Since I first heard about Sandy Hook ten years ago, school shootings have always been in the back of my mind. That year, school lockdown drills began to take on a different meaning. Instead of just sitting quietly with the lights off, wondering what sort of wild animal or unwanted visitor had wandered around, we started crouching behind the professor’s desk and sneaking around the compartments. We packed up like sardines and waited in the dark until the police arrived and told us we were safe. In college, my friend started picking up her water bottle to use as a weapon whenever a lockout was called, just in case. After the end, we would swap stories about what we would do if a shooter came along, whether it was picking up a baseball bat or just running right at them. It’s become a running joke, something we thought could never happen and happen tomorrow at the same time.
When I first heard about this shooting, I was numb. There have been so many in my life, from my first baptism by fire in Sandy Hook to Parkland and El Paso. My first instinct was to close; not to let my thoughts dwell on the children who died lest I collapse. I tossed and turned, wracked with anxiety and guilt before finally letting go and sobbing in front of the stove thinking of children the same age as the adorable children I had taught to ski last winter. shoot it. With only two days of school, I should be celebrating my graduation, but now I remember that I was one of the lucky ones who made it out of American public school alive.
From soggy French fries to long math classes, my public school experience hasn’t always been perfect.

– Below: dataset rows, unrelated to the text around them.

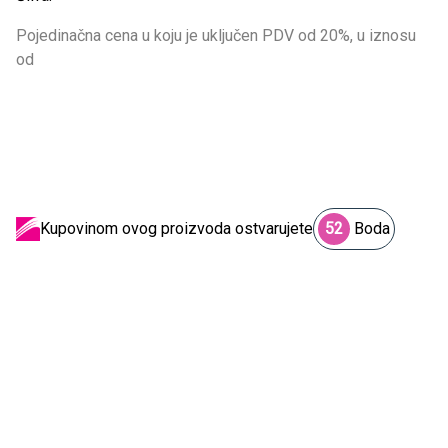
Pojedinačna cena u koju je uključen PDV od 20%, u iznosu
od
Kupovinom ovog proizvoda ostvarujete
52
Boda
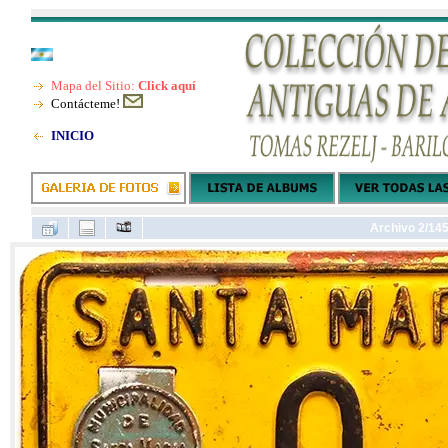
Mapa del Sitio:
Click aquí
Contácteme!
INICIO
Archivo 2/14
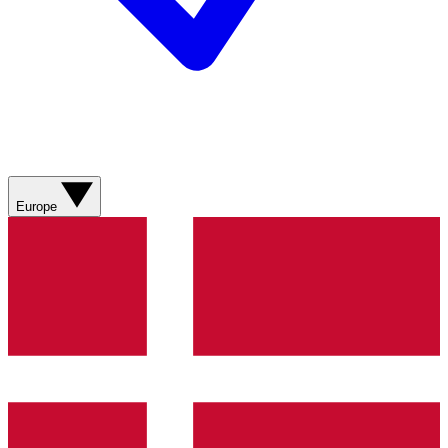
Europe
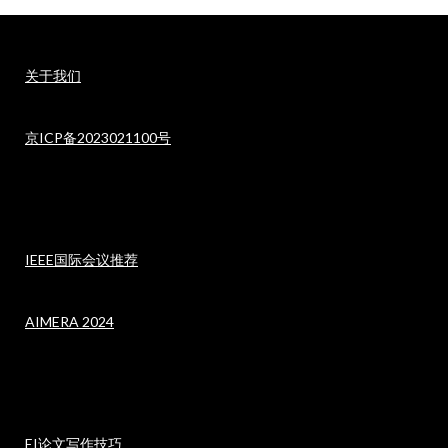
关于我们
京ICP备2023021100号
IEEE国际会议推荐
AIMERA 2024
EI论文写作技巧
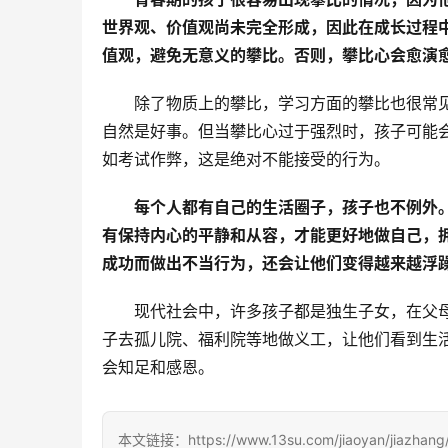
世界观、价值观尚未完全形成，因此在成长过程
值观，避免无意义的攀比。否则，攀比心会愈演
除了物质上的攀比，学习方面的攀比也很常
自然是好事。但当攀比心过于强烈时，孩子可能
如考试作弊，这是绝对不能接受的行为。
每个人都有自己的生活圈子，孩子也不例外
有保持内心的平静和从容，才能更好地做自己，
成功而做出不当行为，还会让他们变得越来越浮
现代社会中，许多孩子都是独生子女，在父
子去孤儿院、福利院等地做义工，让他们看到生
会知足和感恩。
本文链接：https://www.13su.com/jiaoyan/jiazhang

But to succeed in these conferences; going to the cafeteria and back and then doing it again 180 times until the last day of school every year should be a given, not a privilege. Kids shouldn’t have to crouch in the dark to remind their friends to be quiet so the school shooter doesn’t attack them first. They shouldn’t have to stare at their high school classmates wondering which kid sitting at the back of the class might one day decide they’ve had enough and pick up a gun to kill them all. We can’t fix the structural issues that drive people to commit these shootings in one day, but we can make it harder for these people to grab a gun and cause so much violence.
So that’s my call for stricter gun control. I know we have the privilege in our state of Massachusetts to require gun licenses, but in states like Texas where the shooting happened, no such laws are currently in place. . We must rally together to pressure representatives to withhold payouts from the NRA and other gun lobbyists who have prevented the passage of any meaningful gun control legislation. From the summer of 2020 through election season, we have seen before the impact of a powerful national movement on our legislators. It’s time to reaffirm our support for grassroots gun control movements like the March for Our Lives, whether by donating time or opening up our scholarships. As always, we can redistribute wealth to those most directly affected by this latest massive outbreak of gun violence – GoFundMes for the Uvalde shooting victims and their communities abound.
By the time this article is published, I will be out of high school and out of harm’s way. Yet, the young victims of the Uvalde shooting, the victims of Sandy Hook and Parkland and El Paso and Columbine and all the other public schools, that will never be the case. They will forever be school-aged, missed out on the place that was supposed to be their refuge. As my senior year of high school draws to a close, I remember the immense privilege of being able to walk through the school gates safe and sound every day, and I remind myself that it shouldn’t be Thus.
Madeline Raymond, who lives in the hills, writes a monthly column.